When I shifted from teaching middle school to facilitating professional development and later teaching at the university, I had to change how I built a learning community. I knew I wanted the same relational outcomes, and experimented a lot to find what worked best. Our relationships with adult learners require nuance: Students might be at different developmental levels in teacher preparation, but they are all human, which means care, compassion, and authentic relationships are necessary to optimize learning (Hattie, 2009; 2012).

The acronym N.E.A.R. communicates a few tips that help me kickstart relationships with adult learners.

Notice. Even students who are content to mostly listen, take notes, or let others lead in group activities need to be noticed.

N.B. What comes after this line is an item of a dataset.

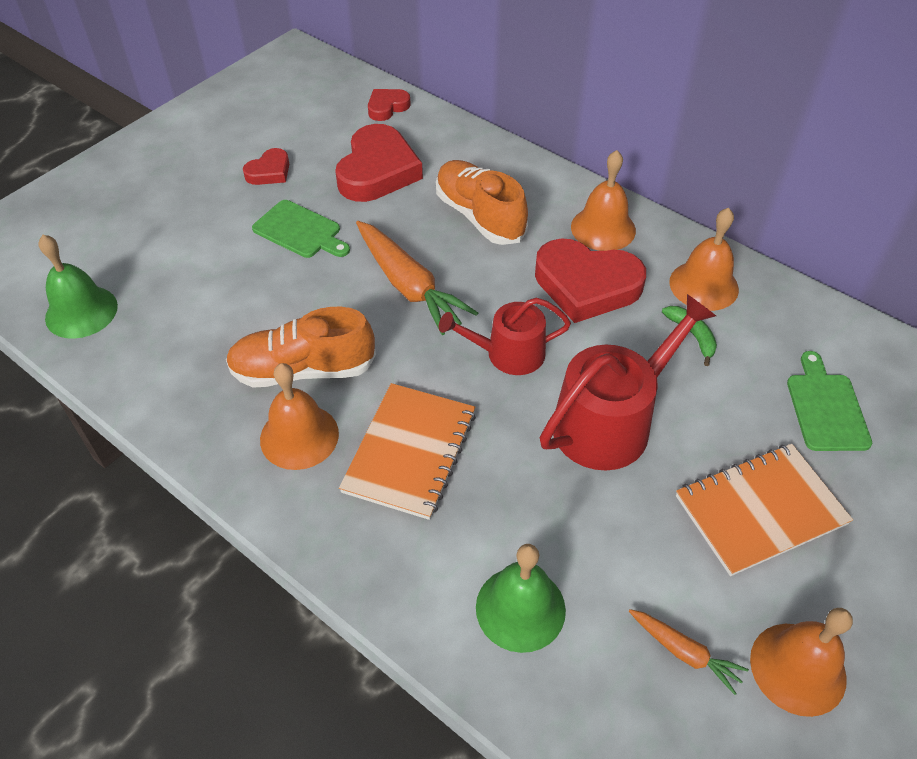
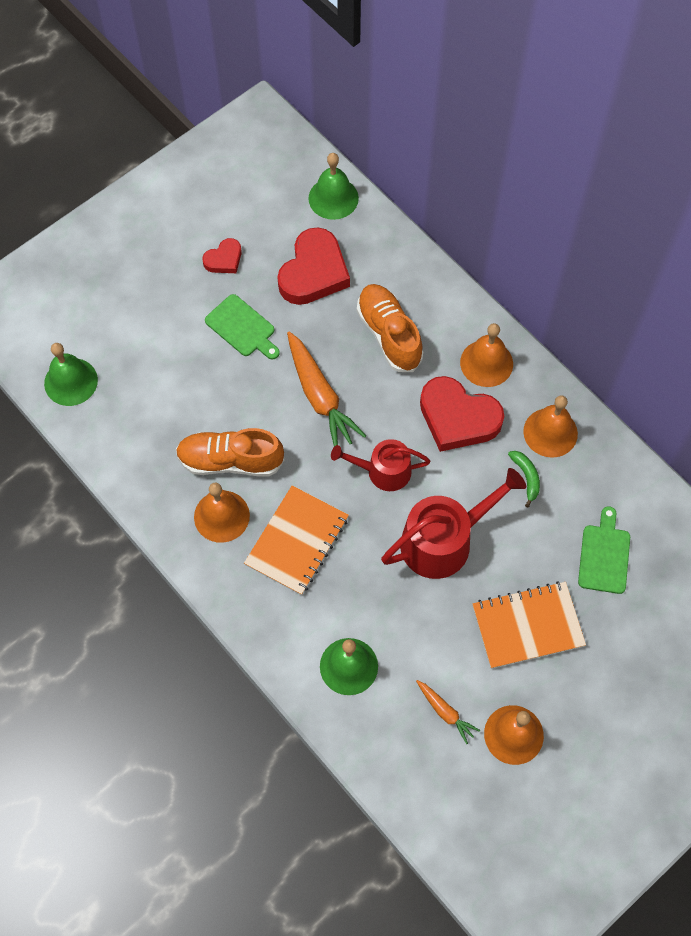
camera: 10 degrees right, 15 degrees up
red heart [368,89,411,121] -> green bell [308,153,359,220]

  • Memorize names. Prior to each semester, I use campus resources to pull up student photos. When they walk into class on the first day, I greet students by name. Even when I forget a few, it models building a culture of learning, and the “wow, you took time to memorize our faces!” never loses its power.
  • Pay attention to culture: tattoos, stickers on water bottles and computers, phone cases, interesting snacks. Students show us who they are; we just need to listen.
  • Arrive to class early enough to log into the teaching station and set up before students arrive. This frees up time to notice students as they trickle in.

Engage. Find ways to share your story. My students are hungry for stories from the field. They want to know my worst management nightmare, if a lesson I taught ever bombed (I’ve lost count), how to solve a colleague disagreement. Last week I shared my school picture as a first year teacher. After making fun of my 90s hair and the gold threads in my fitted vest, they realized we all start in the same place, and their fears are safe with me.

Accept. We are the adults (even though most of them are, too). We need to accept responsibility for leaning in, building up, and making connections. Sometimes I get stuck in “should”: they should be on time, they should not ask to meet at the last minute. Shoulds lead to assumptions that can irritate a relationship. Make the first move.

Relate. I received an eloquent letter of apology once from a student who forgot to upload documentation of a taught lesson. She offered to accept a grade reduction and promised it would never happen again. Here’s what I told her: Last week I had a day that was so crazy I didn’t look at my calendar. When I did finally look, late into the evening, I realized I missed a phone interview with a new student. I didn’t call. I didn’t even know I didn’t call. There will be no grade reduction; thank you for your professionalism

We are human, and if I insist on penalties for being human, I raise a barrier to relationship.

In discussing the Ethic of Care, Nel Noddings (2002) notes that caring for others is more about what we do than how we feel. People know we care when we are attentive, when we stay near. Last tip: Attend to student relationships. Plan ways to Notice, Engage, Accept, and Relate with as much intention as you plan the content in your courses.